Per contrastare tale fenomeno possono essere previste clausole contrattuali con le quali il creditore si cautela contro il rischio della svalutazione monetaria così ad esempio la clausola “numeri indici” o clausola “rivalutazione Istat” (mi darai tra dieci anni tanti euro quanti corrisponderanno, secondo gli indici di rivalutazione monetaria comunicati dall’Istituto centrale di statistica, ad un milione di oggi); la clausola “oro” (mi darai tanti euro quanti occorrono per comperare la quantità di oro che oggi si compera con un milione); la clausola “valuta pregiata” (tanti euro quanti occorrono per comperare i dollari che oggi si comperano con un milione); la clausola “merci” (che fa riferimento al prezzo corrente di merci, come ad esempio l’olio, ritenute significative del più generale livello dei prezzi).
I debiti di valore
Ai debiti di valuta si contrappongono i debiti i valore. I debiti di valore ricorrono quando una somma di danaro è dovuta non come bene a sé, ma come valore di un altro bene.

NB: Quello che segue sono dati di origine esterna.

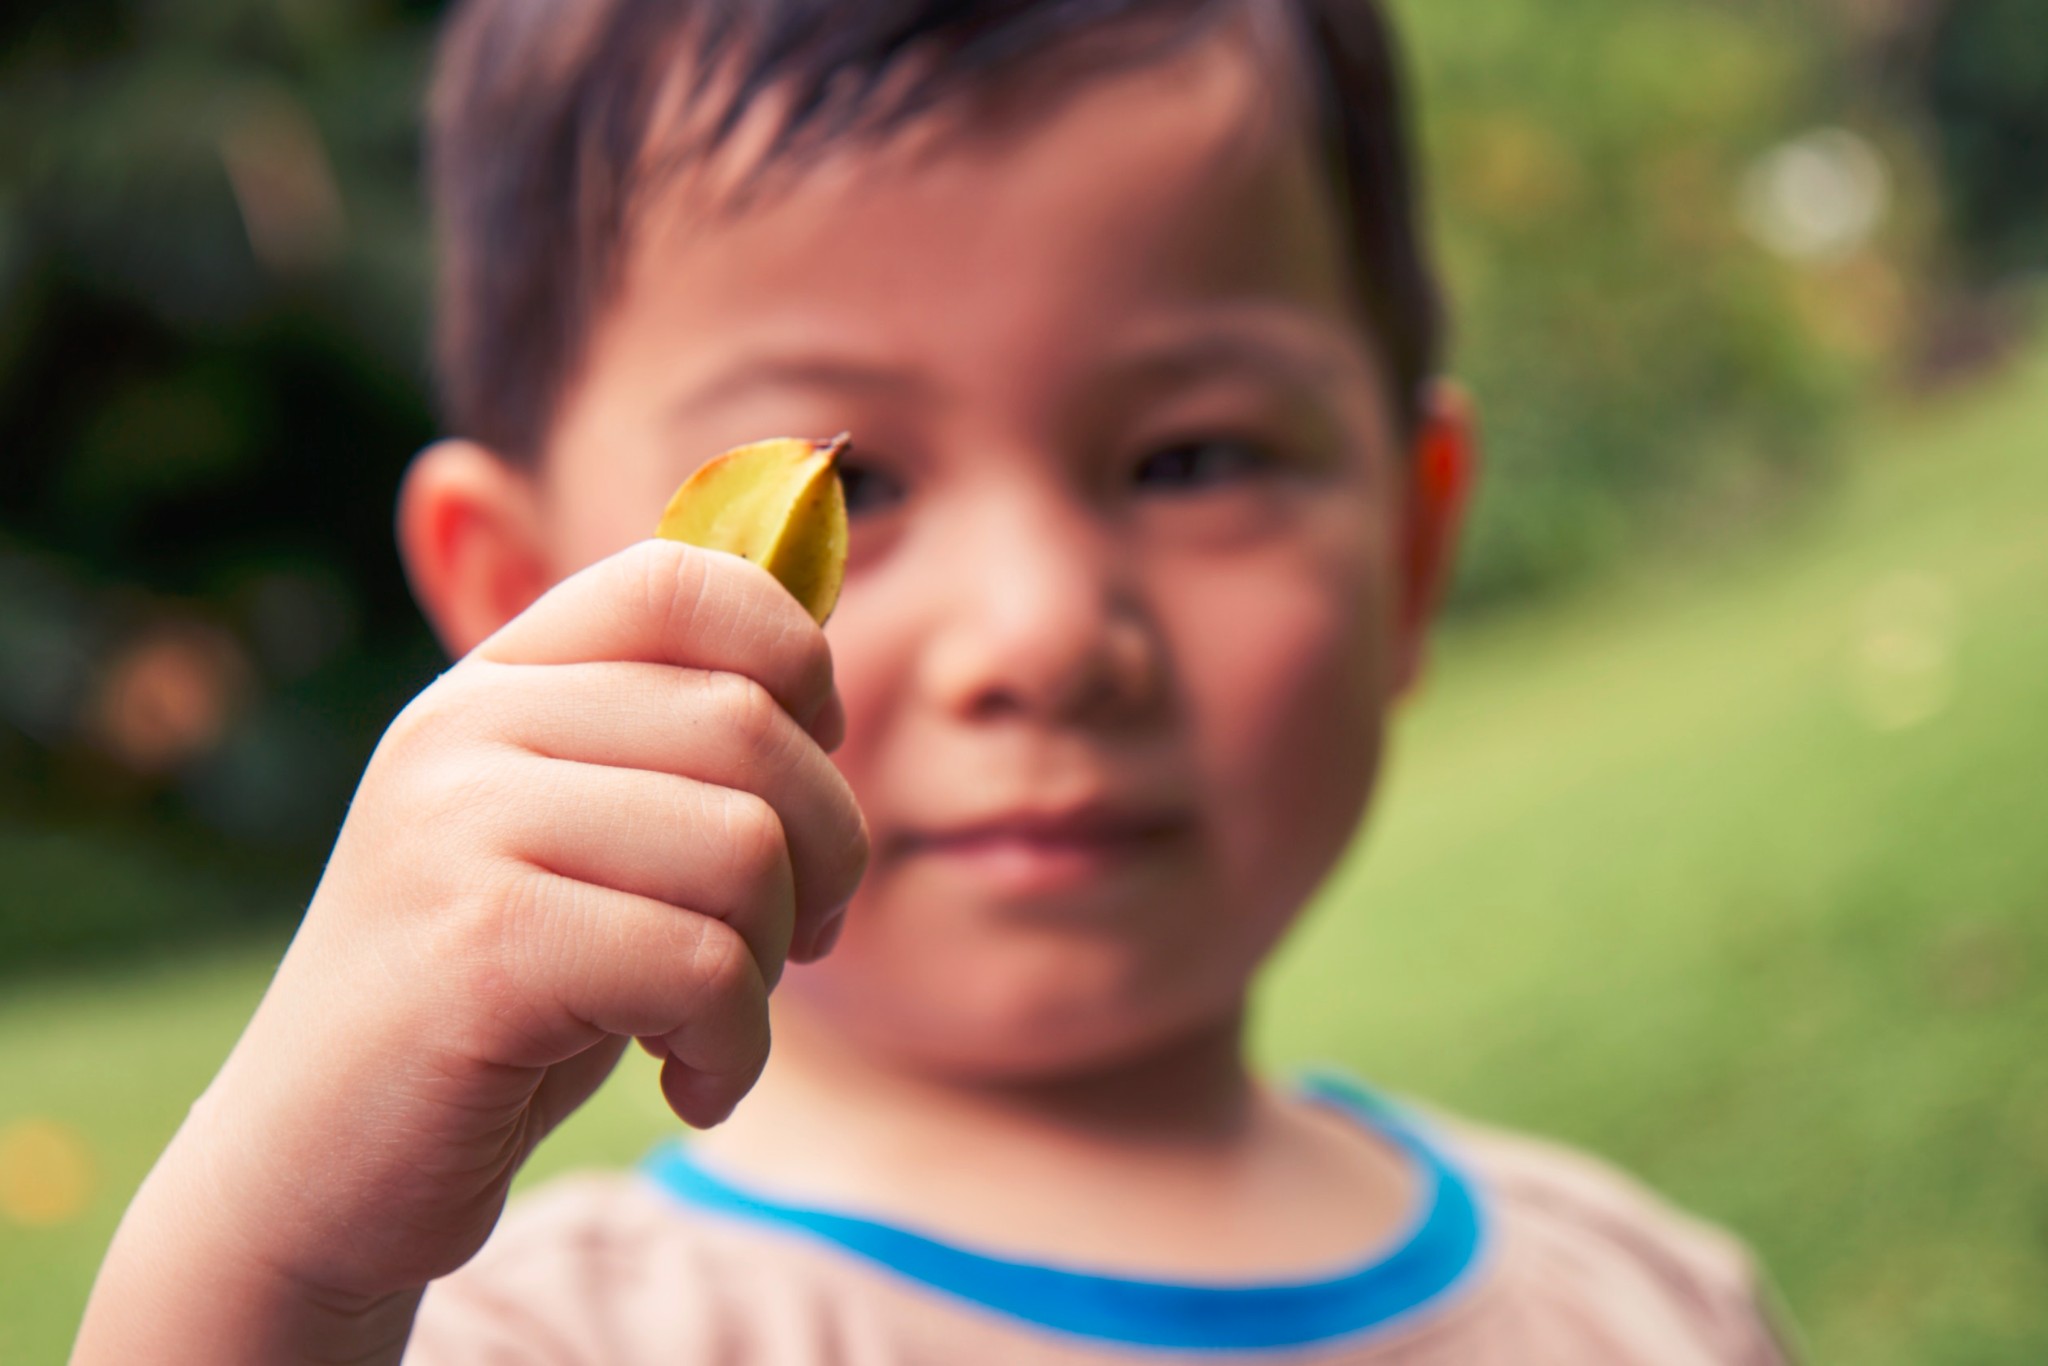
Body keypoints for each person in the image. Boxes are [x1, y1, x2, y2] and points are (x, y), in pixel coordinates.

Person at [74, 1, 1797, 1361]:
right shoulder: (523, 1336)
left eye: (1192, 460)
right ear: (524, 601)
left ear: (1412, 547)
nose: (1046, 634)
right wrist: (276, 1249)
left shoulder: (1656, 1302)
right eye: (858, 493)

.Costituisce debito di valore l’obbligazione di risarcire il danno, ad esempio il danno da fatto illecito (ad esempio il valore del terreno altrui sul quale si è costruito edificando oltre il proprio confine). In tal caso il debitore adempie alla propria obbligazione con la consegna di una somma di danaro che viene però in considerazione quale equivalente economico di un altro bene che si è distrutto o di cui ci si è appropriati.
Da precisare tuttavia che, nel momento in cui il valore viene liquidato, ossia tradotto in una somma di danaro (il giudice, ad esempio, ha condannato il danneggiarne a pagare al danneggiato una data somma di danaro), il debito di valore si trasforma in debito di valuta, ed è retto dai medesimi principi di questo.
La differénza ringuarda solo il periodo antecedente alla liquidazione: se è pronunciata oggi la condanna al risarcimento di un danno cagionato dieci anni or sono, il giudice liquiderà una somma pari al valore odierno, e non al valore di dieci anni fa, del bene distrutto dal danneggiante.
Differenza tra debiti di valuta e debiti di valore
In definitiva può affermarsi che le obbligazioni di valuta hanno ad oggetto fin dall’origine una somma di denaro certa considerata per il suo valore nominale.
Le obbligazioni di valore hanno invece ad oggetto una somma di danaro che deve essere determinata con riferimento ad un valore che è quello del diritto leso.
È un debito di valuta l’obbligazione di pagare ti prezzo di una cosa acquistata o quella di retribuire la prestazione del proprio dipendente: qui l’oggetto dell’obbligazione è la somma di danaro considerata come bene, è il mezzo di scambio.
È un debito di valuta l’obbligazione di risarcire un danno: qui l’oggetto dell’obbligazione è la somma di danaro considerata come equivalente del valore di altro bene.